Extrait du texte:
|---|
On commet une injustice sociale chaque fois que l'on favorise ou défavorise un individu ou un groupe d'individus au motif qu'ils appartiendraient à telle ou telle catégorie. Si on fait, par exemple, une politique favorable aux gens mariés, sans que l'on puisse justifier politiquement les raisons de ce choix et faire accepter démocratiquement ces raisons, alors il y a injustice. De même, si les salariés peuvent prétendre à un avantage dont ne disposent pas les chômeurs, ou les patrons, il faudra également justifier les raisons d'un tel traitement de faveur.
Ainsi, je ne dis évidemment pas que toute création d'une inégalité d'ordre social soit injustice. Ce serait absurde. Bon nombre de nos institutions fonctionnent comme des systèmes de création d'inégalité entre individus, et il ne me semble pas qu'on puisse leur reprocher d'être en soi de l'injustice. On peut leur reprocher de ne pas être équitables, de biaiser la compétition. Mais si les règles sont claires, correctement suivies, et que chaque individu est mis sur un pied d'égalité avec tous les autres, alors l'institution est juste. Il n'y a donc injustice que si des inégalités sont crées alors qu'elles ne répondent pas à une nécessité, voire sont arbitraires. Cette dernière distinction est importante : parfois on introduit explicitement un critère général de hiérarchisation qui n'est pas pertinent (par exemple, le critère religieux pour exercer un emploi), parfois le critère est caché, ponctuel, et la hiérarchie est au bénéfice de celui qui l'établit (par exemple, le patron qui embauche un ami, au lieu d'un inconnu plus compétent).

Conséquemment, j'appelle injustice naturelle une injustice fondée sur des caractéristiques naturelles. La couleur de la peau, la taille, la force physique, le niveau d'intelligence, le fait d'avoir des enfants ou pas, sont des caractéristiques naturelles.
On comprendra très vite que, par elles-mêmes, ces caractéristiques ne sont pas des inégalités. Même celles qui paraissent en être n'en sont pas. Car elles ne le deviennent que relativement à un certain contexte. La force physique, par exemple, paraît être une inégalité, et ceux qui en sont pourvus supérieurs à ceux qui n'en ont pas. Pourtant, on pourrait aussi bien remarquer que les personnes fortes consomment davantage de nourriture que les plus maigres, ce qui peut très vite devenir un grave inconvénient. Dans une région où la force physique est rarement utile, mais où la nourriture est très rare, ce sont les hommes chétifs qui sont supérieurs aux forts. De même, l'intelligence n'est pas nécessairement supérieure au manque d'intelligence, chacun connaît les remarques célébres de Rousseau à ce sujet, comparant l'homme qui pense à un animal dépravé. La même chose peut très bien se retrouver entre les hommes, les plus stupides ayant parfois l'avantage sur les plus intelligents car leur instinct leur fait tomber juste là où de longs raisonnements ralentissent et risquent de faire commettre des erreurs.
|---|
Données fournies:
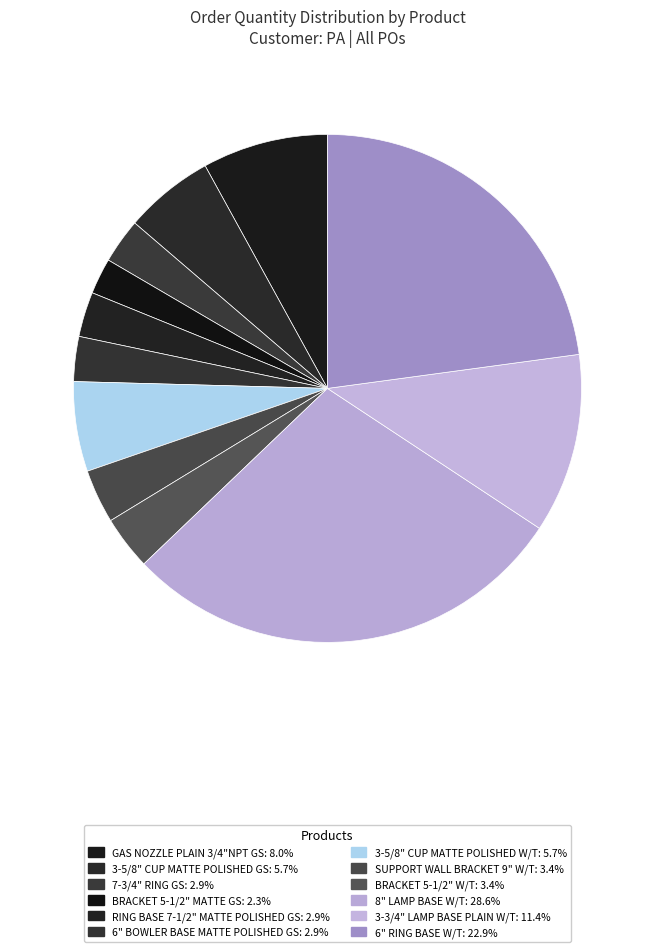

How many segments does this pie chart have?

12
|---|
Consignes:
(1) Répondez à ces questions sur le texte sur l'injustice :
(a) Quel critère le texte cite-t-il comme exemple de critère non pertinent pour exercer un emploi ?
(b) Quelles caractéristiques naturelles le texte énumère-t-il ?
(c) Dans quel type de région les hommes chétifs sont-ils supérieurs aux forts ?
(2) Transcrivez le passage du texte sur l'injustice qui va de « Conséquemment, j'appelle injustice » à « sont des caractéristiques naturelles. », bornes comprises.

Corrigé:
(1)
(a) Le critère religieux.
(b) La couleur de la peau, la taille, la force physique, le niveau d'intelligence et le fait d'avoir des enfants ou pas.
(c) Dans une région où la force physique est rarement utile, mais où la nourriture est très rare.

(2)
Conséquemment, j'appelle injustice naturelle une injustice fondée sur des caractéristiques naturelles. La couleur de la peau, la taille, la force physique, le niveau d'intelligence, le fait d'avoir des enfants ou pas, sont des caractéristiques naturelles.